Rhodococcus cerastii

Scientific classification
- Domain: Bacteria
- Kingdom: Bacillati
- Phylum: Actinomycetota
- Class: Actinomycetes
- Order: Mycobacteriales
- Family: Nocardiaceae
- Genus: Rhodococcus
- Species: R. cerastii
- Binomial name: Rhodococcus cerastii Kämpfer et al., 2013

= Rhodococcus cerastii =

- Genus: Rhodococcus
- Species: cerastii
- Authority: Kämpfer et al., 2013

Plant and soil bacteria

Rhodococcus cerastii is a Gram-positive, rod-shaped bacteria of the family Nocardiaceae. Colonies appear circular in form, convex in elevation, and pale yellow in color when grown on tryptic soy agar (TSA).
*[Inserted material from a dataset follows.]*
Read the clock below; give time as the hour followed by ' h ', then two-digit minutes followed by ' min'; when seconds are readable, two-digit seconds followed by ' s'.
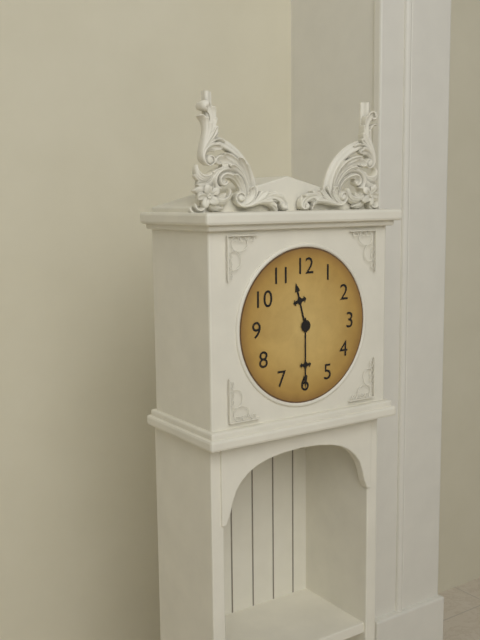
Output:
11 h 30 min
It is a typical component of soil ecosystems where it has been successfully isolated from both soil and the surface of Cerastium holosteoides (the common mouse-ear chickweed) leaves. When incubated in tryptic soy broth, these aerobic rods exhibit optimal growth conditions of 30 C, a pH between 7–8, and 2–3% sodium chloride (NaCl). However, there has been successful growth present within the following ranges: 15–50 C, pH 6.5-10.5, and 1-6% NaCl

Notably, most research on R. cerastii focuses on the bacterial responses and adaptations to ibuprofen-related stressors. Specifically, a study conducted by Tyumina et al. found that R. cerastii moderately degraded the NSAID with patterns of increased metabolic activity and initially decreased catalase activity. Subsequent morphometric analysis found changes in size, shape, and surface roughness in directly exposed bacteria. Ibuprofen-treated R. cerastii samples exhibited lipid inclusions, polyphosphate granules, and intracellular membrane-like structures. Similarly, another study by Ivshina et al.proved that R. cerastii possesses a notably high ibuprofen tolerance with a promising potential for the biodegradation of ibuprofen under cometabolic conditions. Exposed samples commonly showed the formation of loose, needle-like, pale yellow aggregates.